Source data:

· · · ·

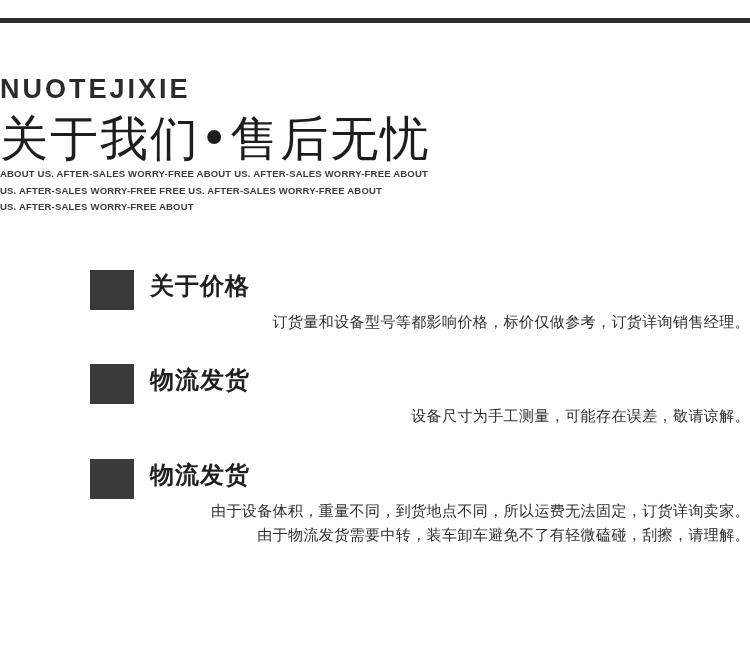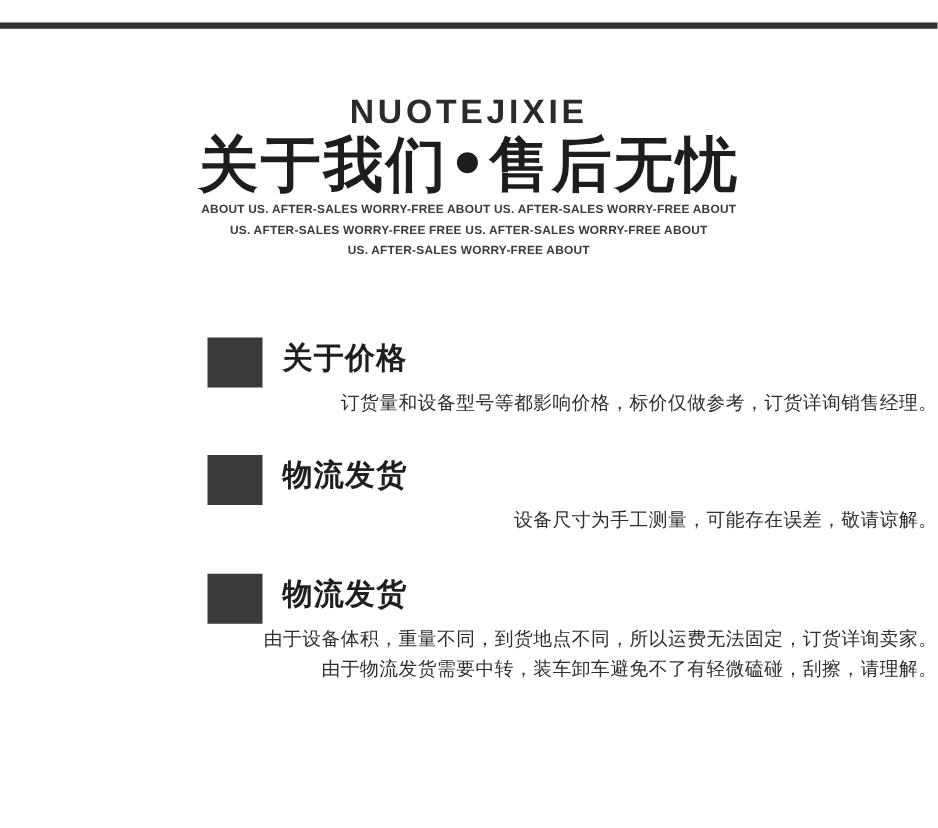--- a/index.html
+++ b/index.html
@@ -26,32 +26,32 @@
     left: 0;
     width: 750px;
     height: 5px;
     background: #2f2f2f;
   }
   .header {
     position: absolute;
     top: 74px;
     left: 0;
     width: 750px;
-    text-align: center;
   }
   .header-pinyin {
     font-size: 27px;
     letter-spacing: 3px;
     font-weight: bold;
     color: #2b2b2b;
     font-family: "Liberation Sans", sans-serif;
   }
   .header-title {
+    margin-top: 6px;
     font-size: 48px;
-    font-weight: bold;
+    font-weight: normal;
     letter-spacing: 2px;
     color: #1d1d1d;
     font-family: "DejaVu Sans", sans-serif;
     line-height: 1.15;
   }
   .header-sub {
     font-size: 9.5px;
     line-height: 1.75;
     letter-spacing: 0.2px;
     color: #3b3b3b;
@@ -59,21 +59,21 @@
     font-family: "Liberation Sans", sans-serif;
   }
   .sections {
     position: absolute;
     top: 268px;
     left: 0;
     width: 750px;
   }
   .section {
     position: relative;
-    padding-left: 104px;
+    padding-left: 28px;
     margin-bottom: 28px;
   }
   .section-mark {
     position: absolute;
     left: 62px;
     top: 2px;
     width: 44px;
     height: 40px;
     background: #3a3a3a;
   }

· · · ·

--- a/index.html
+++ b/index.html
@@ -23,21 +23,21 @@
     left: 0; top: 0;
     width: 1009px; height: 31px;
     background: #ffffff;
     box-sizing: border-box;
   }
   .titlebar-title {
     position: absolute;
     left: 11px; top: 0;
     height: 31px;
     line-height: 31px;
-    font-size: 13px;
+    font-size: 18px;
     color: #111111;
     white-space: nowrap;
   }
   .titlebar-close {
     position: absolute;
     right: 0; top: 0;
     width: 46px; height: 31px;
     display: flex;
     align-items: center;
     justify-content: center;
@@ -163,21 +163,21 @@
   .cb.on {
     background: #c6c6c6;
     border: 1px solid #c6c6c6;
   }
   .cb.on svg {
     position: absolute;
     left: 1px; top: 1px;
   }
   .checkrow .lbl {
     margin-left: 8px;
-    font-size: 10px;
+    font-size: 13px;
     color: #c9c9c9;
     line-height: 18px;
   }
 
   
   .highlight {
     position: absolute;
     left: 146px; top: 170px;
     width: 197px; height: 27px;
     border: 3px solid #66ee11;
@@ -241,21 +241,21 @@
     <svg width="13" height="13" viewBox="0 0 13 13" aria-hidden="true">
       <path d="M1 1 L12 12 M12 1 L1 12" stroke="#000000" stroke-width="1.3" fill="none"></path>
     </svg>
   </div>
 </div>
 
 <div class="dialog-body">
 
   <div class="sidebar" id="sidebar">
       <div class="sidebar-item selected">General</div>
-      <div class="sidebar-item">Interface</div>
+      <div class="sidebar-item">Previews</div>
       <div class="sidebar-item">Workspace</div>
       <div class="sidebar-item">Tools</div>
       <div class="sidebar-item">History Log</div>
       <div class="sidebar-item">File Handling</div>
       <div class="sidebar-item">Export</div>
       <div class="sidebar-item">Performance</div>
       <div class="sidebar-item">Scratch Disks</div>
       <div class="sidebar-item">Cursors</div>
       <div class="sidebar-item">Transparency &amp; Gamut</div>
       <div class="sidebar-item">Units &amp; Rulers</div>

· · · ·

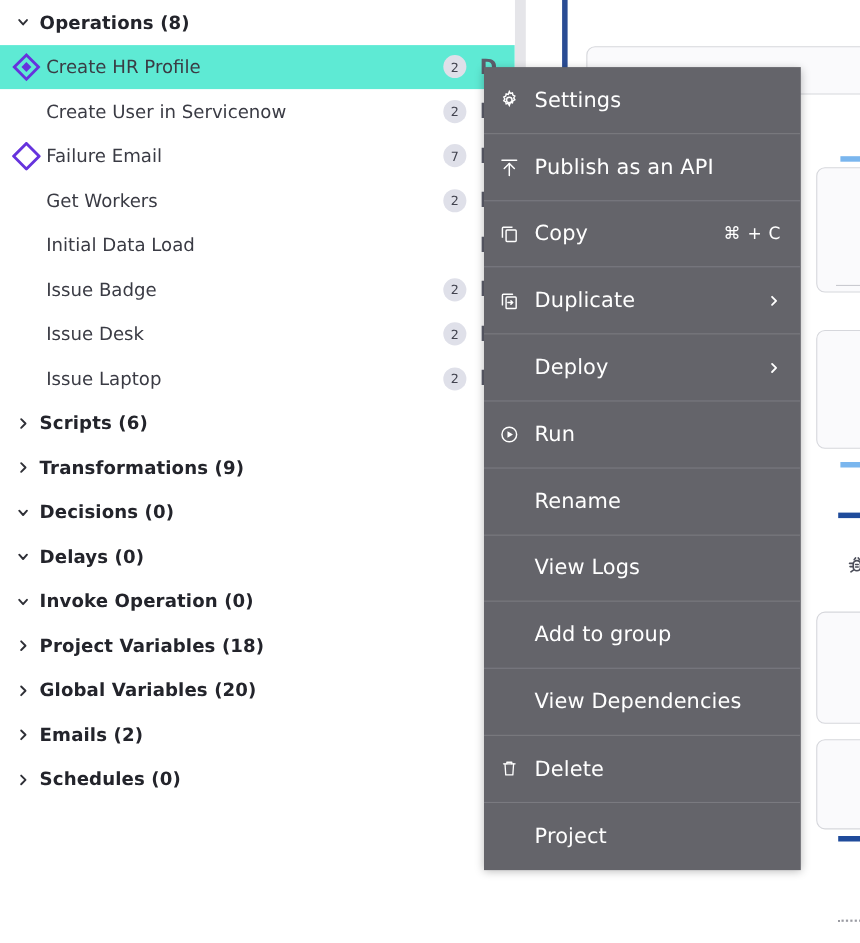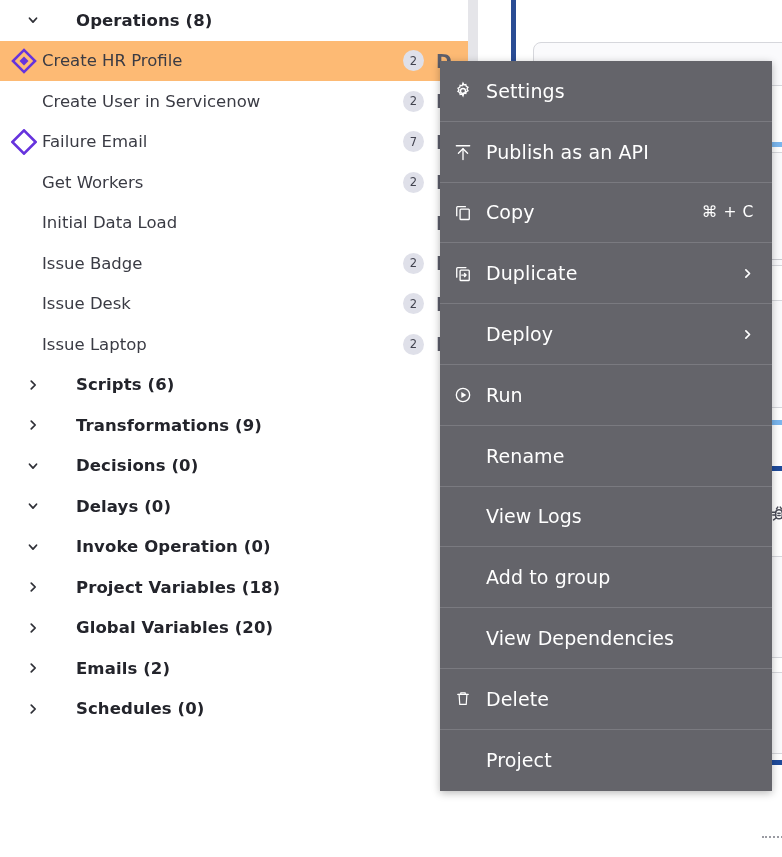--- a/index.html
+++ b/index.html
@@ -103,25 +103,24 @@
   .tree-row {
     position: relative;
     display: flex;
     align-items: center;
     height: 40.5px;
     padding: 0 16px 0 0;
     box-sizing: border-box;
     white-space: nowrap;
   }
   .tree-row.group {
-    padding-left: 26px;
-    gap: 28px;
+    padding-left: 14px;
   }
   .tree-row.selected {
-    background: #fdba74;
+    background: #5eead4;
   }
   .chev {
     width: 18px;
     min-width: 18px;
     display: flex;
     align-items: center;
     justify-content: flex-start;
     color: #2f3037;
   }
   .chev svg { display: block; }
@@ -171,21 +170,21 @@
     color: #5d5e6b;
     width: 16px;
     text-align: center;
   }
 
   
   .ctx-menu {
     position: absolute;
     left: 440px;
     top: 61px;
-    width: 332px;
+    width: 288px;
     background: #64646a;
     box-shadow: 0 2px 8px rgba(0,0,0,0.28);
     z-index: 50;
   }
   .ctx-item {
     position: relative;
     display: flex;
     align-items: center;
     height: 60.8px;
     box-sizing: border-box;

· · · ·

▸ **Problem to work on**
Gather every line from the entries above where the word "padding" appears, and copy them.

▸ **Task response**
-    padding-left: 104px;
+    padding-left: 28px;
     padding: 0 16px 0 0;
-    padding-left: 26px;
+    padding-left: 14px;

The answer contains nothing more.